Figure 1.  Knowledge synthesis and the nferX Single Cell resource.
(A) Knowledge synthesis: capturing association between concepts from over 100 million documents. Schematic shows the workflow for generating literature-derived associations between phrases. Local score and global score are defined and the types of literature-derived associations are shown for combinations of high and low local and global scores. (B) Datasets enabling knowledge synthesis-powered scRNAseq analysis platform (https://academia.nferx.com/). Single-cell RNAseq data was obtained from publicly available human and mouse single-cell RNA-seq datasets. Bulk RNA-seq data was obtained from Gene Expression Omnibus (GEO) and the Genotype Tissue Expression (GTEx) project portal. Protein-level expression of coronavirus receptors was assessed using a collection of immunohistochemistry (IHC) images and tissue proteomics datasets from the Human Protein Atlas and the Human Proteome Map. Literature-derived association scores are obtained from over 100 million biomedical documents (C) Highlighting selected tissues and cell types identified by one or more modalities to express ACE2, the putative receptor of SARS-CoV-2 spike protein. Image template: https://www.proteomicsdb.org/.

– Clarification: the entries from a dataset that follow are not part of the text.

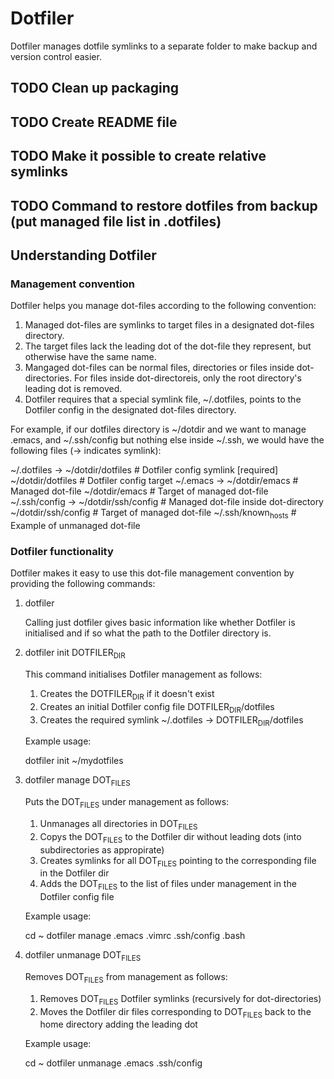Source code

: * Dotfiler
:PROPERTIES:
:CATEGORY: Dotfiler
:END:

Dotfiler manages dotfile symlinks to a separate folder to make backup
and version control easier.

** TODO Clean up packaging
SCHEDULED: <2011-02-05 Sat>
** TODO Create README file
SCHEDULED: <2011-02-05 Sat>
** TODO Make it possible to create relative symlinks
** TODO Command to restore dotfiles from backup (put managed file list in .dotfiles)
** Understanding Dotfiler
*** Management convention

Dotfiler helps you manage dot-files according to the following
convention:

1. Managed dot-files are symlinks to target files in a designated
   dot-files directory.
2. The target files lack the leading dot of the dot-file they
   represent, but otherwise have the same name.
3. Mangaged dot-files can be normal files, directories or files inside
   dot-directories. For files inside dot-directoreis, only the root
   directory's leading dot is removed.
4. Dotfiler requires that a special symlink file, ~/.dotfiles, points
   to the Dotfiler config in the designated dot-files directory.

For example, if our dotfiles directory is ~/dotdir and we want to
manage .emacs, and ~/.ssh/config but nothing else inside ~/.ssh, we
would have the following files (-> indicates symlink):

~/.dotfiles -> ~/dotdir/dotfiles     # Dotfiler config symlink [required]
~/dotdir/dotfiles                    # Dotfiler config target
~/.emacs -> ~/dotdir/emacs           # Managed dot-file
~/dotdir/emacs                       # Target of managed dot-file
~/.ssh/config -> ~/dotdir/ssh/config # Managed dot-file inside dot-directory
~/dotdir/ssh/config                  # Target of managed dot-file
~/.ssh/known_hosts                   # Example of unmanaged dot-file

*** Dotfiler functionality

Dotfiler makes it easy to use this dot-file management convention by
providing the following commands:

**** dotfiler

Calling just dotfiler gives basic information like whether Dotfiler is
initialised and if so what the path to the Dotfiler directory is.

**** dotfiler init DOTFILER_DIR

This command initialises Dotfiler management as follows:

1. Creates the DOTFILER_DIR if it doesn't exist
2. Creates an initial Dotfiler config file DOTFILER_DIR/dotfiles
3. Creates the required symlink ~/.dotfiles -> DOTFILER_DIR/dotfiles

Example usage:

dotfiler init ~/mydotfiles

**** dotfiler manage DOT_FILES

Puts the DOT_FILES under management as follows:

1. Unmanages all directories in DOT_FILES
2. Copys the DOT_FILES to the Dotfiler dir without leading dots (into
   subdirectories as appropirate)
3. Creates symlinks for all DOT_FILES pointing to the corresponding
   file in the Dotfiler dir
4. Adds the DOT_FILES to the list of files under management in
   the Dotfiler config file

Example usage:

cd ~
dotfiler manage .emacs .vimrc .ssh/config .bash

**** dotfiler unmanage DOT_FILES

Removes DOT_FILES from management as follows:

1. Removes DOT_FILES Dotfiler symlinks (recursively for dot-directories)
2. Moves the Dotfiler dir files corresponding to DOT_FILES back to the
   home directory adding the leading dot

Example usage:

cd ~
dotfiler unmanage .emacs .ssh/config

Figure 1—figure supplement 1.  Validation of metrics used to assess literature-derived associations.
A)-(B) 1-d logistic model predicting true vs random concept pair associations from (A) cosine score and (B) Exponential Local Score. Extent of separation between the green true associations and red random associations indicates extent to which score captures known concept associations. (C) Normalized histograms of co-occurrence counts (on logarithmic scale) for high-cosine vs low-cosine token pairs. (D) Distribution of cosines between gene-disease token vector pairs vs null distributions of cosines between pairs of random 300-d vectors. (E) Null cosine distribution between two random vectors, as the dimension of the vectors varies.